■ Passage shown ■
• • • • •
Data Model: Soulmates MVP

Feature: 001-prd-md Date: 2025-10-02 Storage: Appwrite Database (NoSQL document collections)

Collections Overview

erDiagram
    USERS ||--o{ TRAITS : has
    USERS ||--o{ INTERESTS : has
    USERS ||--o{ VALUES : has
    USERS ||--o{ RESPONSES : submits
    USERS ||--o| LOCATIONS : has
    USERS ||--o{ NOTIFICATION_SCHEDULES : has
    QUESTIONS ||--o{ RESPONSES : answered_by
    USERS ||--o{ MATCHES : similar_to

1. Users Collection

Collection ID: users Description: User profiles with anonymous identity and consent preferences

Fields

Field	Type	Required	Indexed	Validation	Notes
`$id`	string	✓	PK	UUID v4	Auto-generated by Appwrite Auth
`handle`	string	✓	unique	3-20 chars, alphanumeric+underscore	User-chosen pseudonym
`avatar_id`	string	✓	-	Appwrite Storage file ID	Reference to avatar image
`created_at`	datetime	✓	✓	ISO 8601	Account creation timestamp
`country`	string	✓	✓	ISO 3166-1 alpha-2	User's country (for analytics, not discovery)
`age_band`	string	✓	-	enum: "18-24", "25-34", "35-44", "45+"	Age bracket (not exact age)
`visibility`	string	✓	✓	enum: "hidden", "heatmap", "coarse_pin"	Discovery visibility mode
`radius_km`	integer	✓	-	5-200	Discovery radius in km
`consent`	object	✓	-	See below	Granular consent flags
`notification_windows`	array[string]	✓	-	["HH:MM-HH:MM"]	Time windows for notifications
`onboarding_completed`	boolean	✓	✓	-	Has user finished onboarding?
`last_active_at`	datetime	✓	✓	ISO 8601	Last app interaction

Consent Object Schema

{
  "profiling": {
    "granted": true,
    "timestamp": "2025-10-02T12:00:00Z"
  },
  "location": {
    "granted": false,
    "timestamp": "2025-10-02T12:00:00Z"
  },
  "notifications": {
    "granted": true,
    "timestamp": "2025-10-02T12:00:00Z"
  },
  "sensitive_questions": {
    "granted": false,
    "categories": [],
    "timestamp": "2025-10-02T12:00:00Z"
  }
}

Indexes

handle (unique)
visibility + country (compound, for discovery queries)
created_at (for cohort analysis)
last_active_at (for inactive user cleanup)

Validation Rules

handle: /^[a-zA-Z0-9_]{3,20}$/
notification_windows: Max 3 windows, each <12 hours duration
radius_km: 5 ≤ value ≤ 200

2. Questions Collection

Collection ID: questions Description: Profiling questions with metadata for adaptive selection

Fields

Field	Type	Required	Indexed	Validation	Notes
`$id`	string	✓	PK	UUID v4	Question ID (e.g., "q_47a")
`topic`	string	✓	✓	dot-notation	Category (e.g., "music.clubbing")
`dimension`	string	✓	✓	enum	Trait dimension measured
`type`	string	✓	-	enum: "likert_5", "choice", "multi_choice", "slider"	Answer format
`text`	string	✓	-	10-200 chars	Question text
`answers`	array[string]	✓	-	Matches type	Answer options
`info_gain`	float	✓	✓	0.0-1.0	Expected information gain score
`safety`	object	✓	-	See below	Safety filter metadata
`why`	string	✓	-	50-300 chars	Explanation for "Why this question?"
• • • • •
■ Dataset ■

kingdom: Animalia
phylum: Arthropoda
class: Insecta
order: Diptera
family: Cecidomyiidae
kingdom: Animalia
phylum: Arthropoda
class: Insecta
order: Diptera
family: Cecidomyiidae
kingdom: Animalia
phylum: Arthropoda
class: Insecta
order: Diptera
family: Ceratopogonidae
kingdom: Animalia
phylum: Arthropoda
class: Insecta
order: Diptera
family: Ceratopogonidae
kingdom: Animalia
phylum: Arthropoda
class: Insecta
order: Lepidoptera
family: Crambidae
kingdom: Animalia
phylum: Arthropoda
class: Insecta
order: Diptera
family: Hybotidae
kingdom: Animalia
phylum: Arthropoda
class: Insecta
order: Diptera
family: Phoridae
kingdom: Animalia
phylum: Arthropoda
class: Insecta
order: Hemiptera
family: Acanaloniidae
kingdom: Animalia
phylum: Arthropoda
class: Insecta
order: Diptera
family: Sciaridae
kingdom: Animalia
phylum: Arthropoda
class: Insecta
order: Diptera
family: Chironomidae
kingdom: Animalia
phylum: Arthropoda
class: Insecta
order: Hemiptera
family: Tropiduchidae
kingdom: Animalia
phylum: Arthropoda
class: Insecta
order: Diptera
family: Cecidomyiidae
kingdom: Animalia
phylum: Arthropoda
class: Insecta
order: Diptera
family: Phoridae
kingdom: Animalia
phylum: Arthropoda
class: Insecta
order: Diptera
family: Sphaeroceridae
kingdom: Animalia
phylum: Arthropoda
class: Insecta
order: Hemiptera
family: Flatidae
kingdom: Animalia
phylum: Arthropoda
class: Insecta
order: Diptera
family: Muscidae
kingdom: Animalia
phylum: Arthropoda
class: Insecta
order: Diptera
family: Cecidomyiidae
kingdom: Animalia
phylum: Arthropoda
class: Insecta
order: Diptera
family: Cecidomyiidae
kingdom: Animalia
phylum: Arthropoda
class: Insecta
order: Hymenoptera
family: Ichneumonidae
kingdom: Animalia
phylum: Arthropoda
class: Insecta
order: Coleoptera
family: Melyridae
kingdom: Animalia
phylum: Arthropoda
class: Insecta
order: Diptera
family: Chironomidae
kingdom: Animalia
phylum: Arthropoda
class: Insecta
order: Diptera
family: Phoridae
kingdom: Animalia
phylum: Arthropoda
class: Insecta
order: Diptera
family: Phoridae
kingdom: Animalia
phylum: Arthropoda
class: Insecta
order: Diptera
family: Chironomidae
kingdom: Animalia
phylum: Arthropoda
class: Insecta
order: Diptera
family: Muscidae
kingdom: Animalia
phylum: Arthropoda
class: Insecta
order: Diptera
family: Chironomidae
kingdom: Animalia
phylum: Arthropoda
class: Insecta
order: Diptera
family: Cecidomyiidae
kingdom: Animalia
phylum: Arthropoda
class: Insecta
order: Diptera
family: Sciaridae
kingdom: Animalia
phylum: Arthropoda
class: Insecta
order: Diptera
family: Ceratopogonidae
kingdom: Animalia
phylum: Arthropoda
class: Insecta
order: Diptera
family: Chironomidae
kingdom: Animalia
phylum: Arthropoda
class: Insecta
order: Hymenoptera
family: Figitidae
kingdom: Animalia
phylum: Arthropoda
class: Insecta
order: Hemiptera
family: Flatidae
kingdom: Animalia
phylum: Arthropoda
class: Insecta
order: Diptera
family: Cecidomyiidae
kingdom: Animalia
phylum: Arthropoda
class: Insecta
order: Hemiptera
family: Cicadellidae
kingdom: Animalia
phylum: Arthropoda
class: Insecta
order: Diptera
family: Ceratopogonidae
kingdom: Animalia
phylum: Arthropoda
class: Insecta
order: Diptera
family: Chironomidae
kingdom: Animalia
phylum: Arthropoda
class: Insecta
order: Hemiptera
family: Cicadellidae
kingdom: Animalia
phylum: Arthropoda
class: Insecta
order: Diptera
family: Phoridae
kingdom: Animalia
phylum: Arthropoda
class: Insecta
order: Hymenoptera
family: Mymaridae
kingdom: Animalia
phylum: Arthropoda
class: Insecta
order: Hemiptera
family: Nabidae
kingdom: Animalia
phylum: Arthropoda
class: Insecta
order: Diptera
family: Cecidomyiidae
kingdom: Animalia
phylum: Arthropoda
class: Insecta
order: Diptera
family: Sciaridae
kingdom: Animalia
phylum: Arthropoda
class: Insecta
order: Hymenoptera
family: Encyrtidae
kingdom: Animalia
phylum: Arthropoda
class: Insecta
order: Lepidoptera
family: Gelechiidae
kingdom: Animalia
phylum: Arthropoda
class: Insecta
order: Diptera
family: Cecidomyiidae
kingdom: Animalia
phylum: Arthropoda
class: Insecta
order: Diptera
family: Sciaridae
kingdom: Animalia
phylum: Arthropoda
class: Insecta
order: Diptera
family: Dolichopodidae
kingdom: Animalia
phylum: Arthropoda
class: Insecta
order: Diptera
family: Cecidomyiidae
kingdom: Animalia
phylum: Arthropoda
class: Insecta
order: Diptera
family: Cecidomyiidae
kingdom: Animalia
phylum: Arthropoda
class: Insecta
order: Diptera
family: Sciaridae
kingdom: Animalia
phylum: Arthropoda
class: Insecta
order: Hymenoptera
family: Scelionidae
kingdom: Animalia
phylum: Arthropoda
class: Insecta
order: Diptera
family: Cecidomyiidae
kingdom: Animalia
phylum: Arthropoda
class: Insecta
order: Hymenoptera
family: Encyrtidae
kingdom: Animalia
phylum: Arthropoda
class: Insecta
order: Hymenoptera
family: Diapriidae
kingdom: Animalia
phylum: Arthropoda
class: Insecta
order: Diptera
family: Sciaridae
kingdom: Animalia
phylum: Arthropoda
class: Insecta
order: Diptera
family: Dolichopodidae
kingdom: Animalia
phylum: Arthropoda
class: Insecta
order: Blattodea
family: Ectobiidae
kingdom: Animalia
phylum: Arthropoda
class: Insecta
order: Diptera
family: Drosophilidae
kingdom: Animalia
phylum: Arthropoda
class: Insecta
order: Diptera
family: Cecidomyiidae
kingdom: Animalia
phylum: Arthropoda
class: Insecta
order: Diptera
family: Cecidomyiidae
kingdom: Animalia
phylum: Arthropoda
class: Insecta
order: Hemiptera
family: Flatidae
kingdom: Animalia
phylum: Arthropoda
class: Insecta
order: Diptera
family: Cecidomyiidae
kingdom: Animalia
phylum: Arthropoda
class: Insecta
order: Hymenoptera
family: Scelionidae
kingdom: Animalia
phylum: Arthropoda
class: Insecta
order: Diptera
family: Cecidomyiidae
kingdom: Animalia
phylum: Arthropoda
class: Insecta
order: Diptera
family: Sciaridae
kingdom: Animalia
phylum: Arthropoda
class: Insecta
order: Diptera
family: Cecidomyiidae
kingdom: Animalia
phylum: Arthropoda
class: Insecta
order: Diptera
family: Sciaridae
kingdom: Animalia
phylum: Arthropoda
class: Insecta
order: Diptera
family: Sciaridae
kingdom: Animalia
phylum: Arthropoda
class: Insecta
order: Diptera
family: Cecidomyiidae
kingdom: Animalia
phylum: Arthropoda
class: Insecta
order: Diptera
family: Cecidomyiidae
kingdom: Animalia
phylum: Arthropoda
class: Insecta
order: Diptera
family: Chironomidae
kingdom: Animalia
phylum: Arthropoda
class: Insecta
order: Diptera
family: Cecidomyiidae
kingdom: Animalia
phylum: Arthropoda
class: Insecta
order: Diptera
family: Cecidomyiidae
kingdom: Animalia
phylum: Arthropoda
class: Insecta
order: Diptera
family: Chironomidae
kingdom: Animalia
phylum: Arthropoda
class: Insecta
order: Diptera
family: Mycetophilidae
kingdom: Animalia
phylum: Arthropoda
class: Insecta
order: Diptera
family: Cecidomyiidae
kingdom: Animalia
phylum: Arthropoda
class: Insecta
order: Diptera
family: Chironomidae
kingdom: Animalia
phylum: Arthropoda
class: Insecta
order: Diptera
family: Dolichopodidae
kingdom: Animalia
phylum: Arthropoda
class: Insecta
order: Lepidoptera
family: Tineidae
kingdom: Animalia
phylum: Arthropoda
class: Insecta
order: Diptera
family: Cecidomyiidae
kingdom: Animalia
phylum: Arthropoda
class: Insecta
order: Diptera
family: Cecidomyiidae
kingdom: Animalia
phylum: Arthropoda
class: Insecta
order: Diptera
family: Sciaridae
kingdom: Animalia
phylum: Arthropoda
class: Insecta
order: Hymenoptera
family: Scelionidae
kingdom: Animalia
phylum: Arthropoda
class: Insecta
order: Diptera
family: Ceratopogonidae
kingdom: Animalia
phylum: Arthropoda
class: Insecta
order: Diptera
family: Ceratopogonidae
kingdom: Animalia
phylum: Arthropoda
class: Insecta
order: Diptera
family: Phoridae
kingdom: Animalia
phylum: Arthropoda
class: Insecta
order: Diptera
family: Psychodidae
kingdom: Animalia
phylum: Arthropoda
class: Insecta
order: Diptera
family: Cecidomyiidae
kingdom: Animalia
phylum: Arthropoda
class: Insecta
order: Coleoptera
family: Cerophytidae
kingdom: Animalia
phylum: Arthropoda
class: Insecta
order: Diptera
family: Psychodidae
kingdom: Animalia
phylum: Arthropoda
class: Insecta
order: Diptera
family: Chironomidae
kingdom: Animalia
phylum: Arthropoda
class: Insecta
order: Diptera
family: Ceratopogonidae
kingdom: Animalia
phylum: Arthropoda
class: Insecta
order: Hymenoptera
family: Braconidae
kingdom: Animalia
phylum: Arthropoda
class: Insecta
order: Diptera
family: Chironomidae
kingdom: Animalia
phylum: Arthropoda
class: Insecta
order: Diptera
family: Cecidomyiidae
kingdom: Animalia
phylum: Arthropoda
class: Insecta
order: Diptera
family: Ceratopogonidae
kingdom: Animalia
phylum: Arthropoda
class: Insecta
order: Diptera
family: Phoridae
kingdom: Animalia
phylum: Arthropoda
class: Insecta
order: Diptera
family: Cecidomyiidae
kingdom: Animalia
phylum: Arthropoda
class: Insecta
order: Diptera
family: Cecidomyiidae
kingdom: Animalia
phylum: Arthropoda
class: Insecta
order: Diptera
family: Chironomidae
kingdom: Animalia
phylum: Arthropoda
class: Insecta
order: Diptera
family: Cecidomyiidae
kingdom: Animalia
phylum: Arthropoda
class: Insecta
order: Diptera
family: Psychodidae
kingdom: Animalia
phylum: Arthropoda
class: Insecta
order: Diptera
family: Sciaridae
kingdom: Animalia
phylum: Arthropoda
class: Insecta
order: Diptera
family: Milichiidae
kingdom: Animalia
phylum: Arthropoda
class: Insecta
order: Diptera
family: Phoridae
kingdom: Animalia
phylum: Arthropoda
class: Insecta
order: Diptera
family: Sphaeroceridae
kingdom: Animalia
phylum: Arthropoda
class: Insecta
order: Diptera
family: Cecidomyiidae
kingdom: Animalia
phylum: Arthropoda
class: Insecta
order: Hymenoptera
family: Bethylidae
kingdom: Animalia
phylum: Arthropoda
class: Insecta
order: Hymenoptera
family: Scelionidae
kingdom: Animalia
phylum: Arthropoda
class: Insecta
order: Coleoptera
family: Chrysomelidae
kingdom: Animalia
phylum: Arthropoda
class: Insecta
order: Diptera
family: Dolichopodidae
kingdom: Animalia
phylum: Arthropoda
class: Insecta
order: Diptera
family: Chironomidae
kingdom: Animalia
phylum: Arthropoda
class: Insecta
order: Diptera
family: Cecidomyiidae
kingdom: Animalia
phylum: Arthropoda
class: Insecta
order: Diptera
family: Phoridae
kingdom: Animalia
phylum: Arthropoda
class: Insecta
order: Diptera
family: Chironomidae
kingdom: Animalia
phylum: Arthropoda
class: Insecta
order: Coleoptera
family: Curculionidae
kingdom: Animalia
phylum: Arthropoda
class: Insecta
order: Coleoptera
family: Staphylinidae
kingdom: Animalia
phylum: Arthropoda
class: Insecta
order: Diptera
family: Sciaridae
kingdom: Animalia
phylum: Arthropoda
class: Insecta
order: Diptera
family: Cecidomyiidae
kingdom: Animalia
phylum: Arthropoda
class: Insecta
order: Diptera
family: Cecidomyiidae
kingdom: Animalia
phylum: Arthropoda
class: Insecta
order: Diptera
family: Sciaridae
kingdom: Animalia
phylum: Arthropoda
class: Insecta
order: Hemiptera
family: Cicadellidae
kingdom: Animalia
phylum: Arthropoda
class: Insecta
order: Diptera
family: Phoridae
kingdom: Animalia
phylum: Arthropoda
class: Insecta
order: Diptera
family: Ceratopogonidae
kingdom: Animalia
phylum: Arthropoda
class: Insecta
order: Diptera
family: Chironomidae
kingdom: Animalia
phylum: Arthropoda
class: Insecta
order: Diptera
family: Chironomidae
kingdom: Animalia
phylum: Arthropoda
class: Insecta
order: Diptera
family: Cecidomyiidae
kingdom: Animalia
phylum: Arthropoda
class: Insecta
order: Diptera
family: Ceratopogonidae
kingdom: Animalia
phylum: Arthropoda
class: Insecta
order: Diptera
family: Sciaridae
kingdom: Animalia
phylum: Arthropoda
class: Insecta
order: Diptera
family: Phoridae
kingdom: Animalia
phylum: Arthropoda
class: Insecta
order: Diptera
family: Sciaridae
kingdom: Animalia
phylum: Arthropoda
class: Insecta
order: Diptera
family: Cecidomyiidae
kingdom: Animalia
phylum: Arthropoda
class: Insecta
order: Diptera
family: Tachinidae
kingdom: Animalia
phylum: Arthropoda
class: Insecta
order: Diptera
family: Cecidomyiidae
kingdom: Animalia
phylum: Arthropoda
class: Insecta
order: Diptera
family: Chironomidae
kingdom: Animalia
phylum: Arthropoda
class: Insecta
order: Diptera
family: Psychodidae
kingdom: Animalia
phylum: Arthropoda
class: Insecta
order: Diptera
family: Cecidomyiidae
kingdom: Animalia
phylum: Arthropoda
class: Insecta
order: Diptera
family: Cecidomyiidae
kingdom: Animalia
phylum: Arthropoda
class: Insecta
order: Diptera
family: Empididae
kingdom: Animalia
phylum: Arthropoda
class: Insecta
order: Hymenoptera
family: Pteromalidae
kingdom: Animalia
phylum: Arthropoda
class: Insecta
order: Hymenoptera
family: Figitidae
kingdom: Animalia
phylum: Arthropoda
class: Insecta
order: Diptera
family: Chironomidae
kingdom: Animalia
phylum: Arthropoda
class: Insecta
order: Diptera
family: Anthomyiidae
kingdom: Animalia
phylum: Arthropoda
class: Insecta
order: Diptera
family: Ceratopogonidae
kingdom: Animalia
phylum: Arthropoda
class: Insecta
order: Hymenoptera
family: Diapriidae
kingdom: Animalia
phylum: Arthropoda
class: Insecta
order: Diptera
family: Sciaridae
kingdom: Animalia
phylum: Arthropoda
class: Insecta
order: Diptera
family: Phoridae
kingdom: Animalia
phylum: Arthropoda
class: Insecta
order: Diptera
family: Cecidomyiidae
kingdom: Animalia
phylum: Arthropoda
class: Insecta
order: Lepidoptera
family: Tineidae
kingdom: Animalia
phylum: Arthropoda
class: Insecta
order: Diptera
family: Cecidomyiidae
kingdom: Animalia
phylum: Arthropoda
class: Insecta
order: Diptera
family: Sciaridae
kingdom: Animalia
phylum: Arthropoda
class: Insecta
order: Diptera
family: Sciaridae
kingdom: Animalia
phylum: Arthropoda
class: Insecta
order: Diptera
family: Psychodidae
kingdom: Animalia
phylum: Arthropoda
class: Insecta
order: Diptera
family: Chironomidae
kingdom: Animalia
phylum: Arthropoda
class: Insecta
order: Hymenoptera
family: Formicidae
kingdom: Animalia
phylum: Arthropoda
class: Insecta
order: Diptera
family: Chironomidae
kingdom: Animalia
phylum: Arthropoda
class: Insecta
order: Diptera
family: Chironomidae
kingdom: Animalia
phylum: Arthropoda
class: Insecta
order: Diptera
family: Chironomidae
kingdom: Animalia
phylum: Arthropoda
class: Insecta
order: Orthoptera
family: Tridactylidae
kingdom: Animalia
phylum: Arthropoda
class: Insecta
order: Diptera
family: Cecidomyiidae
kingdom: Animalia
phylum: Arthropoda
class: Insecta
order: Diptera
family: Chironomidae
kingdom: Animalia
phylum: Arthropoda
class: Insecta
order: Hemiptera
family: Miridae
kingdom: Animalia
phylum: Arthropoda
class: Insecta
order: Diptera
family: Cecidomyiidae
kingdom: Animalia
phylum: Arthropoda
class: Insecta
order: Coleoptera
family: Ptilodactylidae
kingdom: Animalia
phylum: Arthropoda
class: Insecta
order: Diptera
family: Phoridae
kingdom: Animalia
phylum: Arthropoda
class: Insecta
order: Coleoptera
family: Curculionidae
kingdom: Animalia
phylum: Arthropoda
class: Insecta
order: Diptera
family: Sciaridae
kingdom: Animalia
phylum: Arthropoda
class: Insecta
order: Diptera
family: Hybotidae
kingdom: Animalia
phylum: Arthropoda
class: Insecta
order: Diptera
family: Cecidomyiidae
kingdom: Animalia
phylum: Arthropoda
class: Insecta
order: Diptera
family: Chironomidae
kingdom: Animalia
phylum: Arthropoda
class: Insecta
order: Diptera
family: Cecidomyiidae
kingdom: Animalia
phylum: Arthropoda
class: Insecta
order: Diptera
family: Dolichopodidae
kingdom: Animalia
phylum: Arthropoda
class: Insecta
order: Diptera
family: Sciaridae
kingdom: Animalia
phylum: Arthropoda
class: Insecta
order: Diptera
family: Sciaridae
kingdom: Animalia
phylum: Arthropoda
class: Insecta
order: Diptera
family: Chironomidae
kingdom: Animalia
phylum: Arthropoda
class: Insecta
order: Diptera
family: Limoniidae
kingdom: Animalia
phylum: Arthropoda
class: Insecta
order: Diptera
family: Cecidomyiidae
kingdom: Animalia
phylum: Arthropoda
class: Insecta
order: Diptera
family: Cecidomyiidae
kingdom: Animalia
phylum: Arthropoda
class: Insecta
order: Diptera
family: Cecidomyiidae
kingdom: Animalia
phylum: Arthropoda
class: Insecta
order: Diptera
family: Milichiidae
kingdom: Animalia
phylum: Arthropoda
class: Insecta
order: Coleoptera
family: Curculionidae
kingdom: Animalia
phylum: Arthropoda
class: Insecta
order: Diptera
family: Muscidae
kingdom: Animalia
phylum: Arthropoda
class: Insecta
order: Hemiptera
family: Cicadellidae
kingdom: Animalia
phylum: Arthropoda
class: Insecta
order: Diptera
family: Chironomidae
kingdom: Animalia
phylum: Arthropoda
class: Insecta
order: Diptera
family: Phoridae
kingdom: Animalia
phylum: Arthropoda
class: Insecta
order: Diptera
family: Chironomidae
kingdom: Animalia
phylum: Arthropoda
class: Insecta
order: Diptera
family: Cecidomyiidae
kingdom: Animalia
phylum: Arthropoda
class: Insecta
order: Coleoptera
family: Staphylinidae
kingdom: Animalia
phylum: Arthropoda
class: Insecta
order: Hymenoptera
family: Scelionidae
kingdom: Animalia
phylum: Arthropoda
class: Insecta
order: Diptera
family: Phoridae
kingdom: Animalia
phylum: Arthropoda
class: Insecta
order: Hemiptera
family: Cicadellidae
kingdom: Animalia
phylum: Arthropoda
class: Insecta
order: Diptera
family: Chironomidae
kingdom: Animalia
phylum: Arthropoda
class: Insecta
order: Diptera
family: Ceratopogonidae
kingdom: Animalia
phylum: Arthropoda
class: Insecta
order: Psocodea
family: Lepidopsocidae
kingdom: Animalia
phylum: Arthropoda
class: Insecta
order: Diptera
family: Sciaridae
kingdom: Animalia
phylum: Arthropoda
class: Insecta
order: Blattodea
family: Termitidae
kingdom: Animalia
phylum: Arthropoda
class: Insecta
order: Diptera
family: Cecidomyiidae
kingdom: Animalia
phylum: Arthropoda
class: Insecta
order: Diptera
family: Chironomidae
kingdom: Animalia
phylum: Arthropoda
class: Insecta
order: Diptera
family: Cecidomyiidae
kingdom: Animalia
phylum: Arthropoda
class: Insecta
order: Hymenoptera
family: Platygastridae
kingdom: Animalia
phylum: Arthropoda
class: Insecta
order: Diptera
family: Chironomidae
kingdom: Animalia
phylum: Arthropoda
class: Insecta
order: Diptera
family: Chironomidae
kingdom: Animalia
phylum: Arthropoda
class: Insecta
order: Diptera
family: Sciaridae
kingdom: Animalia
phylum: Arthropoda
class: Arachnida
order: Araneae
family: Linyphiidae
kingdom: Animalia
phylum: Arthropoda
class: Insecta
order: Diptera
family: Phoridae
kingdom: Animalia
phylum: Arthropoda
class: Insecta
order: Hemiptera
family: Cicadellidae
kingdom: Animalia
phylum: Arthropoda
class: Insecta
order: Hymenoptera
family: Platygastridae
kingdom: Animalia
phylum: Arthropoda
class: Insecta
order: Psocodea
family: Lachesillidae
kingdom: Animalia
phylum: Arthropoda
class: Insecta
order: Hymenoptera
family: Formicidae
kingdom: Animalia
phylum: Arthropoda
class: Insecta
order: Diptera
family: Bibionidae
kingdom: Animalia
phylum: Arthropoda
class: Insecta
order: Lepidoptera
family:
• • • • •
■ Short task ■
From the Soulmates data model, reproduce word for word the part starting at "Collection ID: users" and ending at "analytics, not discovery)".

■ Exercise response ■
Collection ID: users Description: User profiles with anonymous identity and consent preferences

Fields

Field	Type	Required	Indexed	Validation	Notes
`$id`	string	✓	PK	UUID v4	Auto-generated by Appwrite Auth
`handle`	string	✓	unique	3-20 chars, alphanumeric+underscore	User-chosen pseudonym
`avatar_id`	string	✓	-	Appwrite Storage file ID	Reference to avatar image
`created_at`	datetime	✓	✓	ISO 8601	Account creation timestamp
`country`	string	✓	✓	ISO 3166-1 alpha-2	User's country (for analytics, not discovery)